特に「Why(なぜ)」は頻繁に頭に浮かびます。
納得できないと前に進めないタイプなのです。
この「なぜ会話が難しいのか?」という問いに対して、
私なりの仮説を立て、分析を続けてきました。

そしてようやく出てきた一つの答えがあります。
コミュニケーションは「すべて」である
「コミュニケーションってなんですか?」と聞かれて、
即答できる人は少ないでしょう。
それほど曖昧で、でも大切なもの。
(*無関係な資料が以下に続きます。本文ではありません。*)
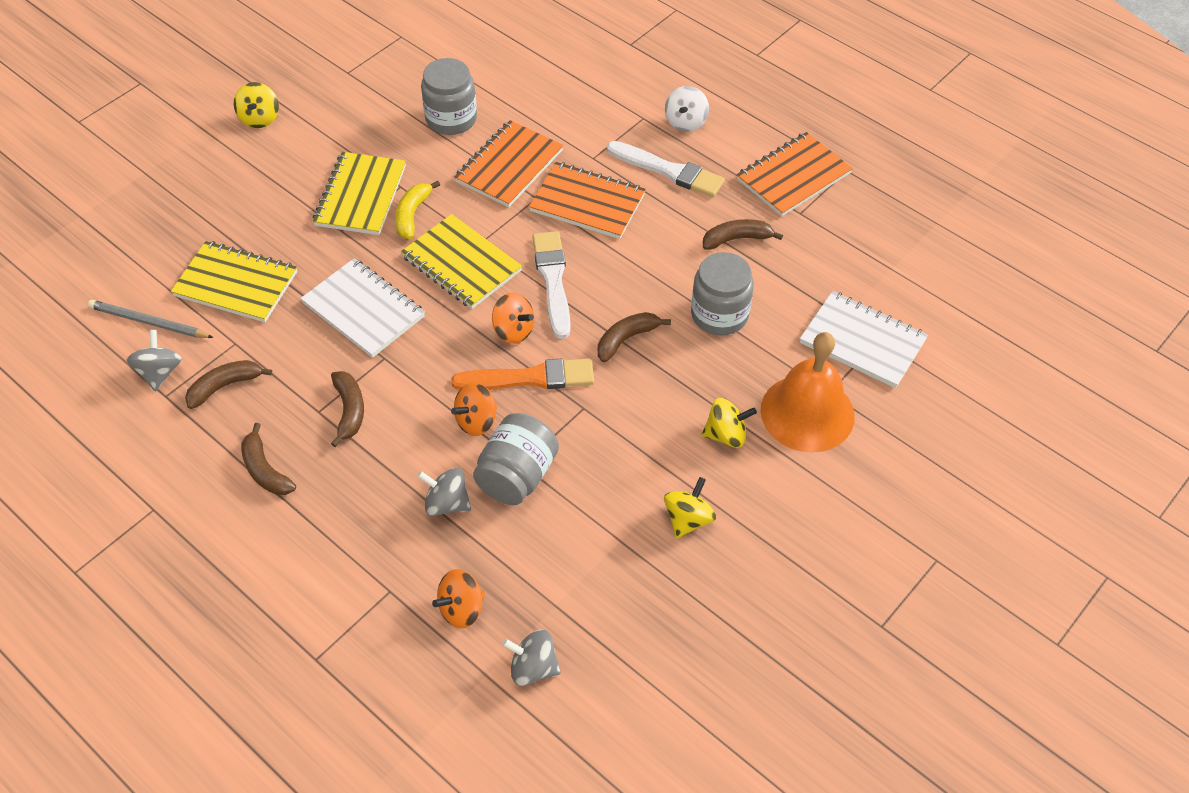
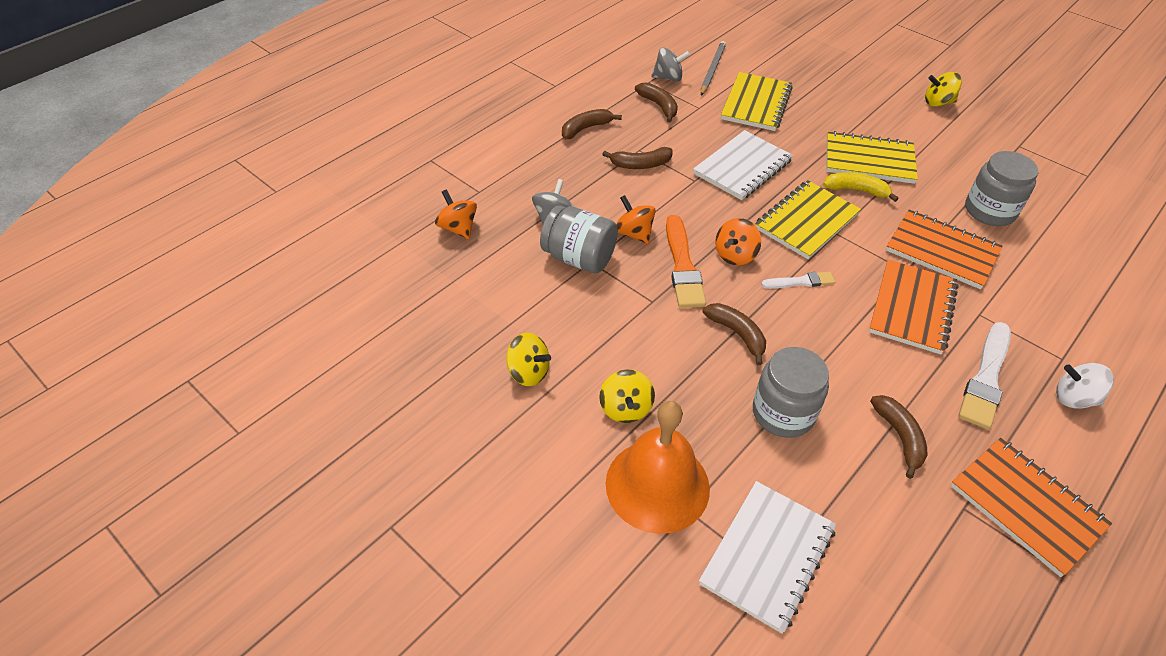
camera: 90 degrees right, 5 degrees down
(533, 668) = (400, 268): grey spinning top -> none
(553, 281) = (800, 282): white brush -> white brush, size x0.57

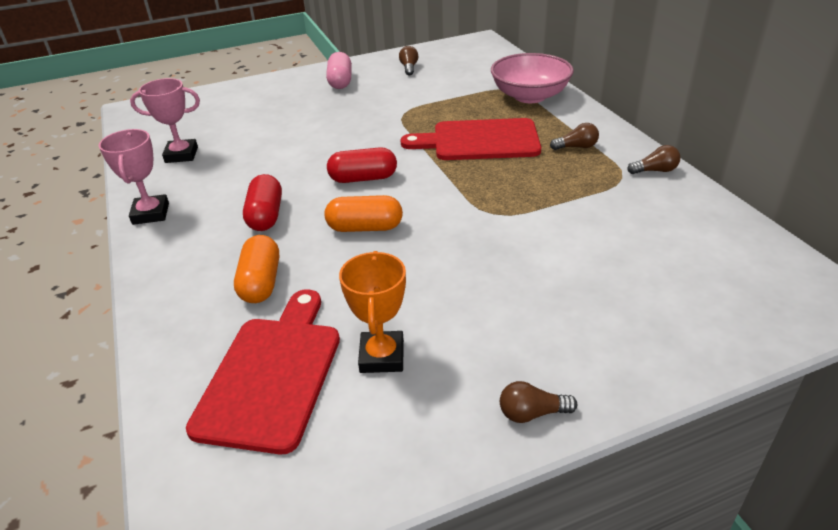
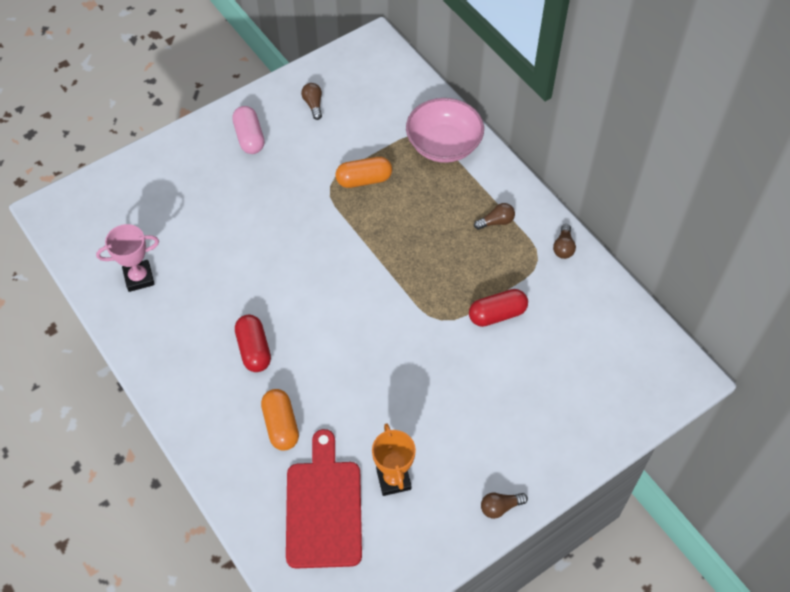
camera: 15 degrees left, 20 degrees up
(151, 214) = (151, 361): pink trophy -> none
(363, 178) = (321, 289): red capsule -> red capsule (497, 314)
(365, 227) = (342, 352): orange capsule -> orange capsule (364, 179)
(480, 141) = (411, 222): red cutting board -> none
(655, 171) = (563, 247): brown light bulb -> brown light bulb turned 120 degrees clockwise

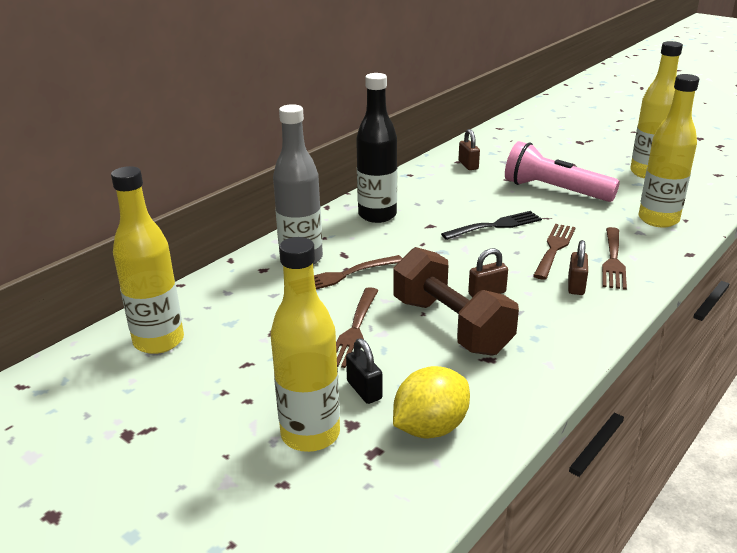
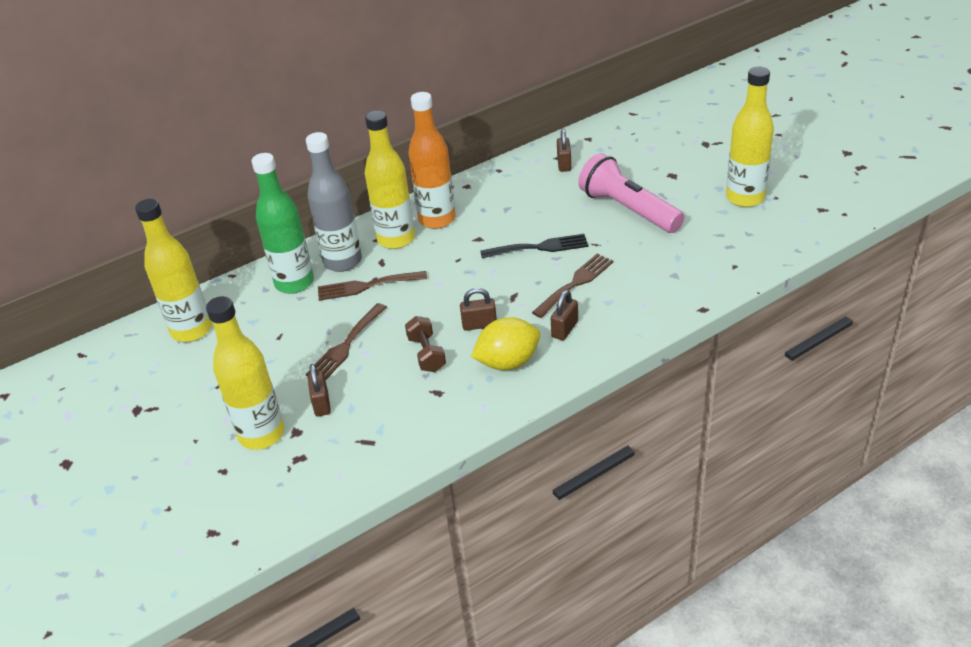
camera: 20 degrees right, 10 degrees up
(258, 283) = (294, 283): none -> green bottle
(364, 390) = (321, 404): black padlock -> brown padlock
(377, 215) = (437, 219): black bottle -> orange bottle
(430, 428) = (352, 446): yellow lemon -> yellow lemon (508, 362)
(451, 326) = (426, 354): brown dumbbell -> brown dumbbell, size x0.51
(613, 261) = (621, 306): brown fork -> none
(658, 220) = (705, 262): yellow bottle -> yellow bottle (396, 239)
私は、こう定義しています。
「コミュニケーションはすべてである」
どういうことかと言うと、
「言葉だけで成り立っているわけではない」という意味です。
実は、私たちが日常で行っている会話には、
言葉以外の要素がたくさん詰まっています。
たとえば、
- 表情
- 視線の動き
- 声のトーンや大きさ
- 身体の向きや動き
- 間(ま)
- 服装や髪型
- 無言の時間
これらは全て「非言語コミュニケーション」と呼ばれるもので、
言葉と同じくらい重要な役割を担っています。
つまり、コミュニケーションとは「言葉(言語)」+「非言語」の総合芸術なのです。


会話をひとつずつ分解してみる
では、実際の会話を分解してみましょう。
厚生労働省が公開している発達障害者支援の教材(リンクはこちら)の中で、
興味深い例が紹介されています。
そのなかの第2回プログラム(7〜10ページ)、
「コミュニケーションについて」を参照してください。
学校の朝──
A:「おはよう!」(明るい声でBにあいさつ)
B:無言(あいさつには気づいているが、返事をしない)
このやり取りだけを見ても、
実に多くの要素が絡んでいます。
- Aが声をかけた = 能動的な行動
- Bは反応しなかった = 何か事情がある
- 実はBは家で家族とケンカしていた = 気分が落ち込んでいる
- 無視しているわけではないが、反応できなかった
そして、続きがあります。
その後──
AはBに話しかけようとしたが、
Bは机にうつ伏せになっていた。
Aは心配したが、Bの様子を見てそっとしておくことを選んだ。
このやり取りには、
言葉にならない気遣いや、内面での葛藤が潜んでいます。
- Aは「『声をかける』べきか『そっとしておく』べきか」考えていた
- Bの普段との違い(普段は友達と話している)に気づいた
- Aは結局、声をかけずに見守るという選択をした
これほどまでに多くの判断や気遣いが
「たった数分」の間に行われているのです。
これをすべて無意識で処理できるのが、いわゆる「健常者」とされる人たち。
でも、ASD当事者にとっては、こうした無意識の処理が苦手なことがあります。
脳の処理速度や情報の受け取り方が違うのです。
「気づけない」ことに自分を責めないで
私もそうですが
「相手の気持ちに気づけない」「空気が読めない」
そう言われることはつらいものです。
でも、これには理由があります。
それは「できない」のではなく「脳の処理の仕方が違う」からです。

自分を責める必要はありません。
責任感が強い人ほど「なんでできないんだろう」「みんなはできているのに」
そう感じてしまいがちです。
でも「脳の使い方が違う」のであって、「劣っている」わけではありません。
むしろ、私たちは別の場面で高い能力を発揮します。
- 興味のある分野では集中力がすごい
- 細かいところまでよく気づく
- 物事を深く考える
- 感覚が鋭い
そういった強みは、コミュニケーションの形を変えることで活かせます。
苦手を無理に克服しなくてもいい
無理に「話せるようにならなきゃ」「普通にならなきゃ」
そう思わないでください。
むしろ、自分に合った方法でやりとりする工夫をしてみましょう。
例えば、
- メールやチャットなど文字でのやりとりを中心にする
- あらかじめ言いたいことを紙に書いてから話す
- 定型の挨拶パターンを作っておく
- 表情の読み取りが難しいと感じたら、そう伝えておく
こうした方法を用いるだけで、
コミュニケーションの負担はぐっと軽くなります。
会話が苦手でも、文字では伝えやすいという方も多いはずです。
むしろ、その方が誤解も少なくて済むというケースもあります。

一人で抱え込まなくていい
どうしても解決が難しい、
工夫しても苦しいという場合は、専門家に頼ってください。
- カウンセラー
- 発達障害支援センター
- 精神科医 など
今はさまざまな支援があります。
大切なのは「合う人に出会うこと」です。
最初に会った人が合わないと感じたら、遠慮なく変えてOKです。
こちらが困っているときに、その負担まで背負う必要はありません。

「合う人との出会い方」はこちらをどうぞ⬇️
最後に─自分を理解することから始めよう
コミュニケーションが苦手というのは、
ASD当事者にとってはごく自然なことです。
そして「すべて」を含むこの行為をうまくこなすのは、
本当に大変なことです。
でも、それは「自分が悪い」からではありません。
ただ、やり方が合っていないだけ。
そして、自分なりのスタイルを見つければ、人と関わっていくことはできます。
無理をしすぎず、時にはメモに頼ってもいい。
文字に置き換えてもいい。
誰かに相談してもいい。
一歩ずつ、自分の方法で「伝え方」を見つけていきましょう。
あなたには、あなたにしかできない関わり方があります。
そして、それはきっと、誰かの支えにもなります。